Yakk - Adam Nevraumont
Yakk - Adam Nevraumont

Reputation: 275385

Determine if a Windows thread is in a Critical Section or similar?

So we have an assertion engine.

What it does is it creates a assert helper thread, suspends every other thread, then pops up some interactive UI in the helper thread to talk to the user about the assertion failure. (We suspend other threads because we want a snapshot of the program state at the point the assert failed, and we don't want the other threads to advance).

This works well, most of the time.

A small percentage of the time, one of the suspended threads has held a lock -- usually the debug heap critical section -- and the assert helper thread blocks on its next allocation (which is hard to avoid doing).
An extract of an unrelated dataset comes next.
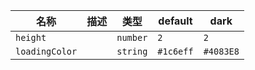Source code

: | 名称 | 描述 | 类型 | default | dark |
|---|---|---|---|---|
| `height` |  | `number` | `2` | `2` |
| `loadingColor` |  | `string` | `#1c6eff` | `#4083E8` |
I can see two ways around this. First, to do away with the in-process assertion handling (have it launch an out-of-process assertion dialog, and use IPC to communicate back and forth). It is possible this way we can manage that communication without heap allocations. Maybe.

That is a bunch of work, because it means we have to move the in-process stack-walking code out of process, etc.
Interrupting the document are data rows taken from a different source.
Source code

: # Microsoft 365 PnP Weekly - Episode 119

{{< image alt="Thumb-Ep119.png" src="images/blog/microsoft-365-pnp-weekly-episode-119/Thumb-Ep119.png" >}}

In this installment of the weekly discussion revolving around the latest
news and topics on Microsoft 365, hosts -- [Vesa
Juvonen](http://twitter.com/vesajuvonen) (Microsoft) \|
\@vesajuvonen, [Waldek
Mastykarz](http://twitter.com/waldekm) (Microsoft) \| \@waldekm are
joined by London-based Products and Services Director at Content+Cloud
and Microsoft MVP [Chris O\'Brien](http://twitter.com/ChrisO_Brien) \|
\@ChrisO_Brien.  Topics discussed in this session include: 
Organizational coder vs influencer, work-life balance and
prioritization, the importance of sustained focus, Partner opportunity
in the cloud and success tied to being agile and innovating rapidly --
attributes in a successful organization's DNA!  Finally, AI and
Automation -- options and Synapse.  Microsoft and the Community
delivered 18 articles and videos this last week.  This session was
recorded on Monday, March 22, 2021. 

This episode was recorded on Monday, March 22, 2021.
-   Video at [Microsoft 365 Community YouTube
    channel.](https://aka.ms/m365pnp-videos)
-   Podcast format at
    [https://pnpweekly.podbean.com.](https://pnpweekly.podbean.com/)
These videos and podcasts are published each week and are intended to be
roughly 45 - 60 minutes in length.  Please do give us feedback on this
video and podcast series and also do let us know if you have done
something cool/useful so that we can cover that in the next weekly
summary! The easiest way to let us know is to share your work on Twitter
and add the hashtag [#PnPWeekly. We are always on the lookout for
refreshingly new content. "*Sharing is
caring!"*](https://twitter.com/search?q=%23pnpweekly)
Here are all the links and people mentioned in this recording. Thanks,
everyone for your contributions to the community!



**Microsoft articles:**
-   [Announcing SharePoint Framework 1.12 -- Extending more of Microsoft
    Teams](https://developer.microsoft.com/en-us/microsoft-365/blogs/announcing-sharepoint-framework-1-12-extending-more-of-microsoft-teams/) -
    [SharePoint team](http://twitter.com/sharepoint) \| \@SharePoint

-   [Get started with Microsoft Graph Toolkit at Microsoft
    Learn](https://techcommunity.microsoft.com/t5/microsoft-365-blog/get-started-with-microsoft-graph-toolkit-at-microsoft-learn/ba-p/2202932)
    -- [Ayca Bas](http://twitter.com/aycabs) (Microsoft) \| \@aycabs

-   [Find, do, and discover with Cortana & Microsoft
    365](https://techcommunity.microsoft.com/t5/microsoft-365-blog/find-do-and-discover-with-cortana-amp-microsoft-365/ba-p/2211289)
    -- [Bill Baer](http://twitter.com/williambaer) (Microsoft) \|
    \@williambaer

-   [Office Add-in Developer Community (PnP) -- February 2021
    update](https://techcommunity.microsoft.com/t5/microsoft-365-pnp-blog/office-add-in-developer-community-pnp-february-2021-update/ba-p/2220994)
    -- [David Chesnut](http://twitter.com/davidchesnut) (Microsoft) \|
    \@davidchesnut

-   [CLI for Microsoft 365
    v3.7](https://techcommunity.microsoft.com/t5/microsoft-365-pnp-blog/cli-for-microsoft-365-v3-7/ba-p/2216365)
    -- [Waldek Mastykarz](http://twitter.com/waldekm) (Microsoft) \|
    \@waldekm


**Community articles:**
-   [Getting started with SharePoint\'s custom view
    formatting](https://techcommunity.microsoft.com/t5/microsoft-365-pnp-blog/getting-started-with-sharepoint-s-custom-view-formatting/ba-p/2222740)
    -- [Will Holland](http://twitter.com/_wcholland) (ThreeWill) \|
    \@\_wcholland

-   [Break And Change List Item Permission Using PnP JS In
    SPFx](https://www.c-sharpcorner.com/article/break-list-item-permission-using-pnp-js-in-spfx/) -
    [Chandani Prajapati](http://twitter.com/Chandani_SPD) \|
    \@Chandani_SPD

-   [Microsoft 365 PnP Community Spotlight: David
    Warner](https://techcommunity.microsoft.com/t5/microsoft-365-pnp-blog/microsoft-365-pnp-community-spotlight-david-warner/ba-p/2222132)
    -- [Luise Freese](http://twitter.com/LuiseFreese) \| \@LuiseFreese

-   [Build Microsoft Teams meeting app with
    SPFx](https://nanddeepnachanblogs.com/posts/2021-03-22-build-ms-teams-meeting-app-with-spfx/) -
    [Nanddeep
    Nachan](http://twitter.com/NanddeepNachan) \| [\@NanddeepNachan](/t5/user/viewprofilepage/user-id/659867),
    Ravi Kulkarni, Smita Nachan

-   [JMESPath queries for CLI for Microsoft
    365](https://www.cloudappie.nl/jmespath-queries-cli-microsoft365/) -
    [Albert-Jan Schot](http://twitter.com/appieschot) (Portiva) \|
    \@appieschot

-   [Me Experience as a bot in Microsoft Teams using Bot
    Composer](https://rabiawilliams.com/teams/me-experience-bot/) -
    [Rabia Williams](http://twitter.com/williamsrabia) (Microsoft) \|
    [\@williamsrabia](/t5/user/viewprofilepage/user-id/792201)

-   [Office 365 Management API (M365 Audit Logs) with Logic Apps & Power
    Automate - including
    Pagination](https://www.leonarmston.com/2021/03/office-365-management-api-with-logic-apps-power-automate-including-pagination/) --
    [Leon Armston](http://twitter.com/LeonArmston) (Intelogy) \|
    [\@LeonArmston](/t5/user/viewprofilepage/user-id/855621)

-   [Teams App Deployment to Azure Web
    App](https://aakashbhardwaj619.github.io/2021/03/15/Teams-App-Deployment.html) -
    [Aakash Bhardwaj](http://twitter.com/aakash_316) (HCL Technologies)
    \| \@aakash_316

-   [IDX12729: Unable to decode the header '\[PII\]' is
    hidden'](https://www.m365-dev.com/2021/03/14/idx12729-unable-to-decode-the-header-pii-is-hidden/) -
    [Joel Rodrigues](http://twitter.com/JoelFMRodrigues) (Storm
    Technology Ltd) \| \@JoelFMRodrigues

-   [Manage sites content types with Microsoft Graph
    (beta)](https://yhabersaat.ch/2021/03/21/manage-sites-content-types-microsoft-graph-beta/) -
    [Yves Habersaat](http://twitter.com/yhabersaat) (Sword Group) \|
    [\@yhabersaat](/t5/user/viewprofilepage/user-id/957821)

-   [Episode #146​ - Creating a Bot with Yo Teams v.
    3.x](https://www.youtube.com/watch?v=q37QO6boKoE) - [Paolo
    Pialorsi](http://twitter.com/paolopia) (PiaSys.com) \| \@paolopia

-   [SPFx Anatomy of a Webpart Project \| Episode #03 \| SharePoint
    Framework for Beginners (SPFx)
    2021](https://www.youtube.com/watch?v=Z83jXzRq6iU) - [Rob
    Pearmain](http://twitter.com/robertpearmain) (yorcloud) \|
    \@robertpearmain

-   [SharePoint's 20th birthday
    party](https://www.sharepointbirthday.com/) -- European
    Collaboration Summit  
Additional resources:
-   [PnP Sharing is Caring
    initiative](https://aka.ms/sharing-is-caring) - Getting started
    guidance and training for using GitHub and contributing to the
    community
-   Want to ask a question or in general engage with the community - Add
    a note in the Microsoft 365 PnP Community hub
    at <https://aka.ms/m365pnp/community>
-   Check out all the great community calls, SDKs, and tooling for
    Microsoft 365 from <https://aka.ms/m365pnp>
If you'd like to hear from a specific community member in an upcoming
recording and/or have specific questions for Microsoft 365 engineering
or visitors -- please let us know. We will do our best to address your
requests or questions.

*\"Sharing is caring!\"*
The way we are trying right now is to add a watchdog thread. It notices if the assert helper thread has failed to make progress (maybe a failure for a timer message to be sent, maybe its instruction counter stops moving; irrelevant implementation detail).
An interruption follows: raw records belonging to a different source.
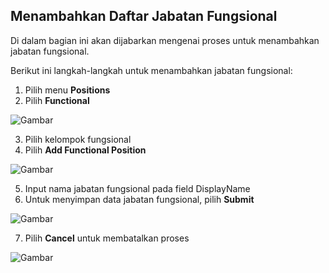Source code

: ## **Menambahkan Daftar Jabatan Fungsional**

Di dalam bagian ini akan dijabarkan mengenai proses untuk menambahkan jabatan fungsional.

Berikut ini langkah-langkah untuk menambahkan jabatan fungsional:

1. Pilih menu **Positions**
2. Pilih **Functional**

![Gambar](_screenshot/.png/?sanitize=true)

3. Pilih kelompok fungsional
4. Pilih **Add Functional Position**

![Gambar](_screenshot/.png/?sanitize=true)

5. Input nama jabatan fungsional pada field DisplayName
6. Untuk menyimpan data jabatan fungsional, pilih **Submit**

![Gambar](_screenshot/.png/?sanitize=true)

7. Pilih **Cancel** untuk membatalkan proses

![Gambar](_screenshot/.png/?sanitize=true)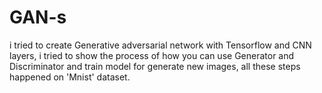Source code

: # GAN-s
i tried to create Generative adversarial network with Tensorflow and CNN‌ layers, i tried to show the process of how you can use Generator and Discriminator and train model for generate new images, all these steps happened on 'Mnist' dataset.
When it detects this case, it tries to break the deadlock.

Our current method is to take threads at basically random, wake them up, then suspend them again, until we detect progress from the assert helper thread. This is ... haphazard, and slow.

To make picking the right thread faster, I'd like to determine if a given windows thread currently holds a critical section (and maybe other synchronization primitives). Then we can try those threads first.

So, is there a way to determine if a windows thread currently holds a CriticalSection while it is suspended?

Upvotes: 2

Views: 972

Answers (1)

Adrian McCarthy
Adrian McCarthy

Reputation: 47962

I don't think there's a documented way to tell if a thread is in a critical section, and, if there was, I don't think it would be the right approach to your problem.

But to answer the question, you can peek inside the CRITICAL_SECTION data structure and see the handle of the thread that owns it. This doesn't directly answer the question, "Is this thread inside any critical section?" but it does let you answer, "Is this thread inside this critical section?" At least until some key implementation detail of CRITICAL_SECTION changes.

For your actual problem, I'd ask what benefit your assertion engine gives that isn't better handled by attaching a debugger when an assertion fails. A debugger is external, bypassing any deadlocks, and already knows how to walk the stacks, so you don't have to re-implement that.